Recover in-memory Pages data from failed hibernation wakeup

hibernatememorypagessnow leopard

My girlfriend's Macbook crashed while attempting to restore from a hibernated file. The progress bar stopped at ~10%, after which we restarted the computer for a normal startup.

This hibernated memory image had an unsaved document open in Pages, which we'd like to recover. There is a sleepimage in /private/var/vm, which I assume is the hibernate image which never got correctly restored. We backed up this thing to keep it alive.

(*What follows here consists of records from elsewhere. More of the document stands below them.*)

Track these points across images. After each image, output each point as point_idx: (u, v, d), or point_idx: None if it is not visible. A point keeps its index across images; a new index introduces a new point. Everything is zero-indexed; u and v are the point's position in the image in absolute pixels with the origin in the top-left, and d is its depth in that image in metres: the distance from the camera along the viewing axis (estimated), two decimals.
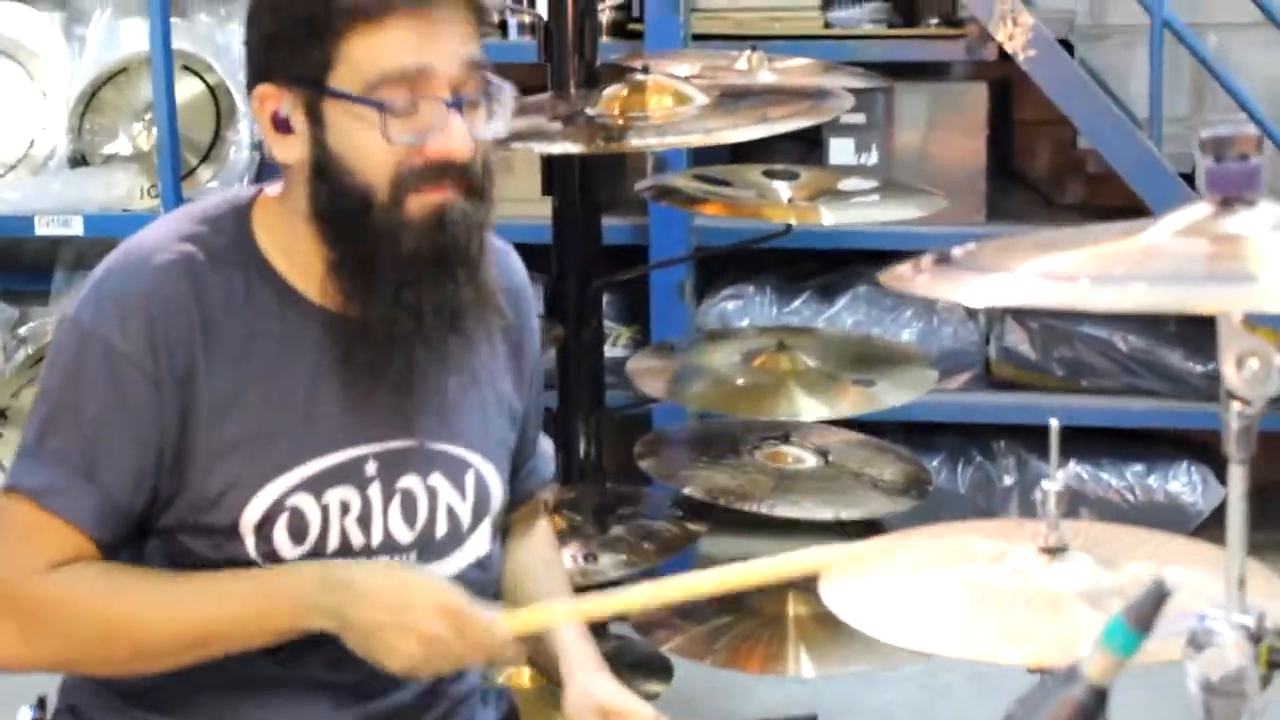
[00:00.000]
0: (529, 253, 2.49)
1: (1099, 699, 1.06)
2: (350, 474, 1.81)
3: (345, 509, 1.81)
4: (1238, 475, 1.21)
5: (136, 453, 1.75)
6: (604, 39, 3.71)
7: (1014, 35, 4.17)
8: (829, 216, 3.18)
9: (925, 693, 3.94)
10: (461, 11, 1.74)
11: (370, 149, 1.72)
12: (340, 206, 1.75)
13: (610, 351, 4.07)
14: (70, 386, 1.76)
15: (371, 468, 1.82)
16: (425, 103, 1.72)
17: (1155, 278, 1.12)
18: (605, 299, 3.67)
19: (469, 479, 1.90)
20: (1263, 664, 1.22)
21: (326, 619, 1.73)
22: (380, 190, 1.73)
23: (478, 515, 1.91)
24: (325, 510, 1.80)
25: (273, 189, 1.87)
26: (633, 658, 3.30)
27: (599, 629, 3.45)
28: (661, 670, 3.26)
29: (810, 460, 3.27)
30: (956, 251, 1.25)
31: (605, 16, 4.21)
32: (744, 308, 4.57)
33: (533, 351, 2.05)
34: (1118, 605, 1.45)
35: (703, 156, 4.20)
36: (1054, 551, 1.54)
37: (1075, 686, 1.05)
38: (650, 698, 3.16)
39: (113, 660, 1.78)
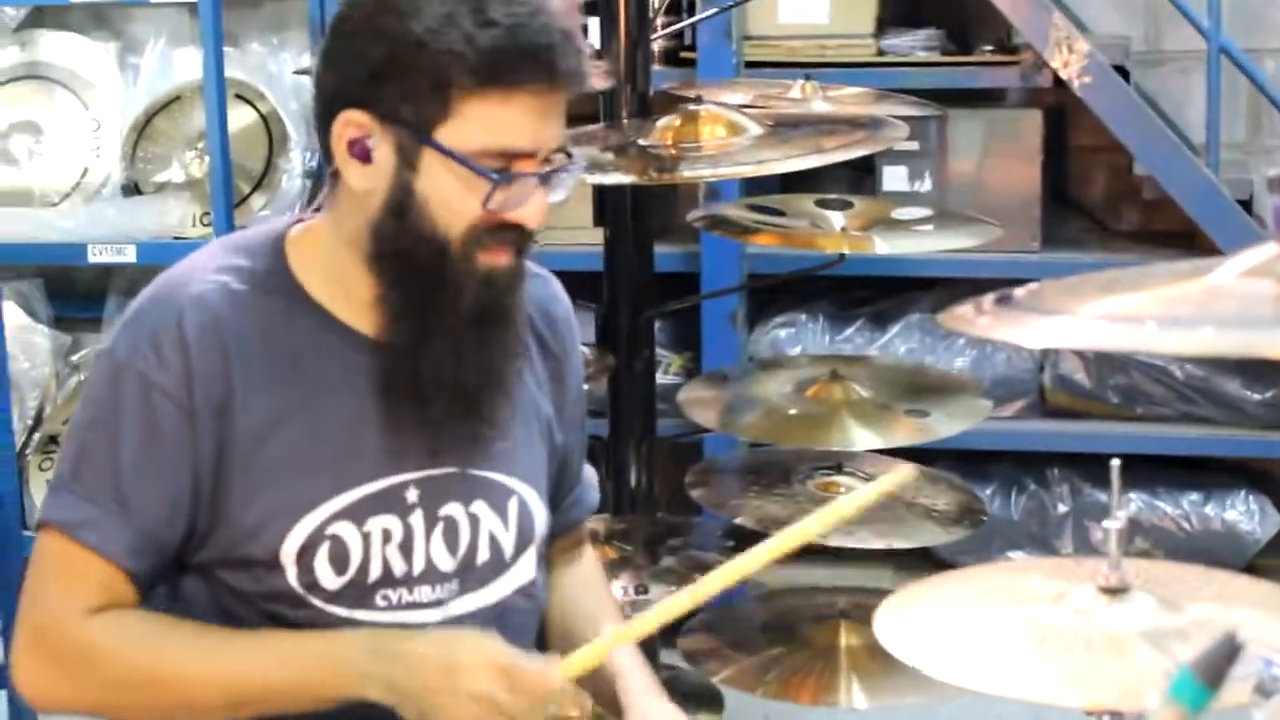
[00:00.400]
0: (581, 281, 2.49)
1: None
2: (391, 502, 1.80)
3: (387, 537, 1.80)
4: None
5: (170, 485, 1.74)
6: (656, 67, 3.71)
7: (1069, 62, 4.14)
8: (883, 246, 3.16)
9: None
10: (569, 91, 1.74)
11: (458, 205, 1.72)
12: (409, 249, 1.74)
13: (661, 379, 4.06)
14: (104, 419, 1.76)
15: (413, 495, 1.81)
16: (519, 175, 1.73)
17: (1223, 321, 1.10)
18: (657, 326, 3.65)
19: (512, 506, 1.89)
20: None
21: (378, 689, 1.72)
22: (454, 243, 1.74)
23: (521, 542, 1.90)
24: (366, 538, 1.79)
25: (310, 219, 1.87)
26: (685, 688, 3.28)
27: (651, 659, 3.43)
28: (713, 702, 3.24)
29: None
30: (1019, 292, 1.23)
31: (658, 45, 4.20)
32: (796, 335, 4.55)
33: (575, 379, 2.04)
34: (1180, 647, 1.44)
35: (754, 184, 4.18)
36: (1115, 592, 1.52)
37: None
38: None
39: (155, 709, 1.78)
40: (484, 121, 1.70)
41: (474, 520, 1.86)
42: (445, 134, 1.71)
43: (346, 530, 1.78)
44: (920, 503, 3.25)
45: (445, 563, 1.84)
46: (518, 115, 1.71)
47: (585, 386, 2.11)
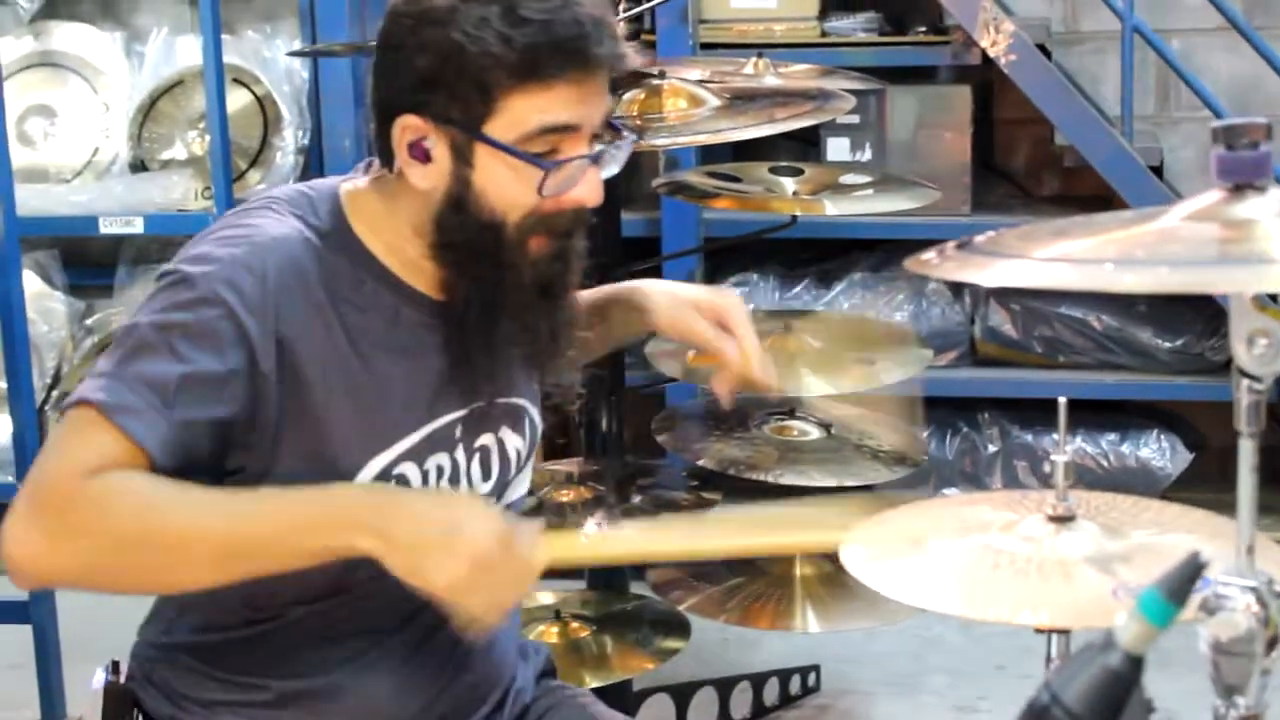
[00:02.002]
0: None
1: (1135, 666, 0.99)
2: (444, 440, 1.77)
3: (440, 473, 1.77)
4: (1248, 449, 1.15)
5: (219, 409, 1.61)
6: None
7: (996, 41, 4.11)
8: (832, 208, 3.12)
9: (919, 642, 3.91)
10: (608, 72, 1.70)
11: (515, 194, 1.68)
12: (471, 237, 1.70)
13: None
14: (170, 328, 1.62)
15: (458, 431, 1.78)
16: (569, 159, 1.68)
17: (1174, 261, 1.06)
18: None
19: (525, 423, 1.88)
20: (1272, 627, 1.16)
21: (370, 539, 1.58)
22: (509, 228, 1.69)
23: (530, 450, 1.90)
24: (425, 475, 1.75)
25: (356, 182, 1.79)
26: (653, 616, 3.25)
27: (621, 590, 3.40)
28: (679, 627, 3.20)
29: (814, 433, 3.22)
30: (979, 239, 1.18)
31: (620, 28, 4.13)
32: (749, 293, 4.51)
33: None
34: (1124, 570, 1.39)
35: (710, 154, 4.13)
36: (1062, 520, 1.48)
37: (1111, 655, 0.98)
38: (669, 654, 3.12)
39: (141, 567, 1.59)
40: (528, 113, 1.65)
41: (501, 444, 1.84)
42: (494, 128, 1.66)
43: (410, 470, 1.74)
44: (866, 444, 3.22)
45: (483, 487, 1.82)
46: (559, 102, 1.66)
47: None
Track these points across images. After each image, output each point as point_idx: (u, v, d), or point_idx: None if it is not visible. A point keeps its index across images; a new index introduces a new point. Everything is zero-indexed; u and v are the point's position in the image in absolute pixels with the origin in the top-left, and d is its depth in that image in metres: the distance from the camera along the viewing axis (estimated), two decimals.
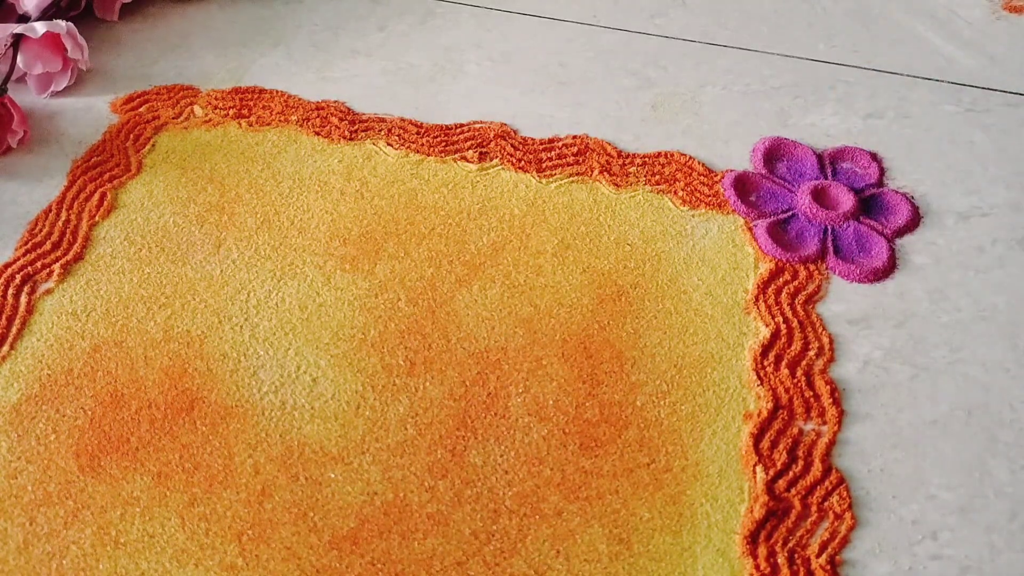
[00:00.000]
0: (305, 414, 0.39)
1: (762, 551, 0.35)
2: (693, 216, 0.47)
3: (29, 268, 0.44)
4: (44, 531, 0.35)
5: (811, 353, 0.41)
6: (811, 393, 0.39)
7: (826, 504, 0.36)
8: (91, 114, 0.53)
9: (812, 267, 0.44)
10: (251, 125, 0.52)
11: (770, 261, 0.44)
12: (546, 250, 0.45)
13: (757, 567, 0.34)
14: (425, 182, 0.48)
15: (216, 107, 0.53)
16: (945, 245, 0.45)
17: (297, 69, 0.56)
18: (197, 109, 0.53)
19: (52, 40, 0.53)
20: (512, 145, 0.50)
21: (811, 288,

We tried to strings sleepimage | grep known_substring but it returned nothing. grep -a known_substring sleepimage also did nothing, so I'm assuming that Pages didn't keep the text data in memory as plain text.

Edit: After reading this answer on Binary grep I tried to perl -ln0777e 'print unpack("H*",$1), "\n", pos() while /(null_padded_substring)/g' sleepimage, again being fruitless. I padded it with nulls in order to attempt a match for UTF-8 text. Then I tried with .* globs between each character –- still no dice.

So Pages probably doesn't store text by any common encoding in memory. I would need to find a translation rule between ASCII string and Pages data representation — I'm thinking maybe some kind of Objective C string buffer. To me it seems very weird to store character data as anything else than a sequence of characters, but this seems to be what Pages is doing.

If you have any idea on how to figure out the in-memory representation of text inside Pages, it might be very helpful in solving this problem. Maybe I can dump and read the process memory in some simple way?

Another possible solution is simpler — I'm assuming it is somehow possible to reboot the computer from this sleepimage, but I can't find any documentation as to how you would proceed with that. Some other users (macrumors) seem to have encountered this, but for all the forum questions I've found, none of them have responses.

The OS X version is Snow Leopard, 10.6.8.

Complex suggestions involving programming are welcome. I do C and Python.

Thank you.

Best Answer

Update with pictures:

  • that loobsdpkdbik identifier mentioned first, isn't one - just happend to be before my text the fist time I tried it.

  • part of the text seems to get "lost" (i.e. not saved in one continuous memory stretch) and this may worsen with RAM usage

  • you may not be able to recover meaningful text from the sleepimage

Now my original text (with typo in 1st paragraph, sry Mr. Matisse):

Hidden Gems: MoMa’s Abby Aldrich Rockefeller Sculpture Garden, designed by Philip Johnson in 1953, is a spectacular urban oasis with its reflecting pools and beautiful landscaping. This outdoor gallery is installed with changing displays of outdoor sculpture, including works by Aristide Maillol, Alexander Calder, Henri Maisse, Pablo Picasso, and Richard Serra.

While visiting the new painting and sculpture galleries at MoMa, be sure to traverse the staircase bridging the forth and fifth floors in order to see Henri Matisse’s monumental image of joy and energy, Dance (1909). The painting was originally intended to hang in the stair hall of a Russian palace in Moscow.

And the recovered text:

Hidden Gems: Ma s Abby Aldrich Rockeller Sculpre Gn, desigd by Phip John 1953, is spectacular ursithtseflecting pools autifulandscapg. This outdoor gallery is italled with changing displays of outor sculpre, includg workby Aristide Maillol, Alexander Calder, Henri Maisse, Pabloicasso, anchard Sea.

While ving the new paintg sculpture gallies at Ma, be sure to traver t stase bridging the forth fth flrsn ordeto s Henri Matse s mtal imagof joy and ey, Dan (19). The painting waorinally intded to hg t stair hall of Rsian palace Moscow.

And the screen-shots:

Original text in Pages

Recovered text from sleepimage


It seems that for an (unsaved) Pages document (almost) all characters in your text are separated by 0x00 in memory - thus STRING becomes S.T.R.I.N.G with . being 0x00. So you either have to search for that; I can recommend 0xED for a graphical front-end... ..or you search for loobsdpkdbik which seems to be (part of) an identifier, which comes 5 bytes before the text (at least only in one case).